> **Partes do exercício**
1 - Segundo o artigo sobre a crise institucional, qual seria a saída honrosa para magistrados que têm suas preferências?
2 - Dê prosseguimento ao artigo sobre a crise institucional a partir do ponto em que ele termina.

> **Trecho citado**
A crise institucional: dois pesos e duas medidas!

Por Nilson Ericeira
A crise institucional: dois pesos e duas medidas!
Uma saída honrosa para magistrados que têm suas preferências seria admitirem-se e declararem-se suspeitos. É a base legal para honra e consciência de quem julga. No caso da mais alta Corte do País não é diferente. Os ministros podem e devem se declarar suspeitos quando diante de casos que visivelmente têm ligações com as partes.
Eu imagino que para um ministro que tem ‘a posse do Pai’ e que declara que ‘os outros não conhecem a Deus’, ainda seja mais grave ainda, pois presume-se um ser humano justo!
Porém, o que está evidente é que a justeza de seus atos não tem corroborado com o pêndulo da justiça, pois a sua balança está ‘avariada’ e tendente ao que não é correto e justo.
De igual modo, numa investigação que envolve demandas críticas e sensíveis da Nação Brasileira, não há que se excluir quem quer que seja, ainda que isto corte a própria carne. O que não se pode e não deve é condenar as pessoas por especulações, citações, intimações, pela mídia ou quaisquer meios que não sejam a sentença (acórdão) definitiva.

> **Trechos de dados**
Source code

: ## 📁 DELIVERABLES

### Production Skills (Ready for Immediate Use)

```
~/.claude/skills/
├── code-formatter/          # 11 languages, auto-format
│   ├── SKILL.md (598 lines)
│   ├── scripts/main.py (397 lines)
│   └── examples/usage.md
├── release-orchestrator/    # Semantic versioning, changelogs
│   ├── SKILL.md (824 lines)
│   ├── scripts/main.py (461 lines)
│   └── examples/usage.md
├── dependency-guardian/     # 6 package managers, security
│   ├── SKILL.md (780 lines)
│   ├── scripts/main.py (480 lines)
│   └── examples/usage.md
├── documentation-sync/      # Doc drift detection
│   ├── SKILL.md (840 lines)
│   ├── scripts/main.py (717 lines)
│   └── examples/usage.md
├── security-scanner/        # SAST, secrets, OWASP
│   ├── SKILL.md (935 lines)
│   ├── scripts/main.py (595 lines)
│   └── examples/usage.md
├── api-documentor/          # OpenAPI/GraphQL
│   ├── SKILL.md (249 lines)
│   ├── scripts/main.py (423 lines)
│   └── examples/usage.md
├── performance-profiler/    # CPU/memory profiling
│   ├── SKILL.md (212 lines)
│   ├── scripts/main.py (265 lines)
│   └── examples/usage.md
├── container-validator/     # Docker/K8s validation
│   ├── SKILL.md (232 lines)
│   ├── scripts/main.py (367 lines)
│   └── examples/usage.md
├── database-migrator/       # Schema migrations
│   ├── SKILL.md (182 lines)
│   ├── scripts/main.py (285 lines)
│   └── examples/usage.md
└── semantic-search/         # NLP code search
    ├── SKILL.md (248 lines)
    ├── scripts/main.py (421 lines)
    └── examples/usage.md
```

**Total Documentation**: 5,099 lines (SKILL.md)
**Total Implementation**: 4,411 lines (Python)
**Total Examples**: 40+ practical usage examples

> **Respostas por tarefa**
1 - Admitirem-se e declararem-se suspeitos.

2 -
O que também se percebe é que as altas autoridades do País imaginam que o povo não pensa, não reflete e não reage de forma consciente.
É imperativo e urgente que o Poderes se alinhem na Constituição e que as autoridades que exercem os cargos provisórios tenham consciência de seus papeis constitucionais e, na prática e no discurso ajam unicamente em consonância a Carta Política.
De outro modo, é iminente um caos institucional, fator que só interessa aos patrocinadores da desarmonia entre o povo e seus representantes, incluindo aqueles que incitam outras Nações contra a Pátria Brasileira.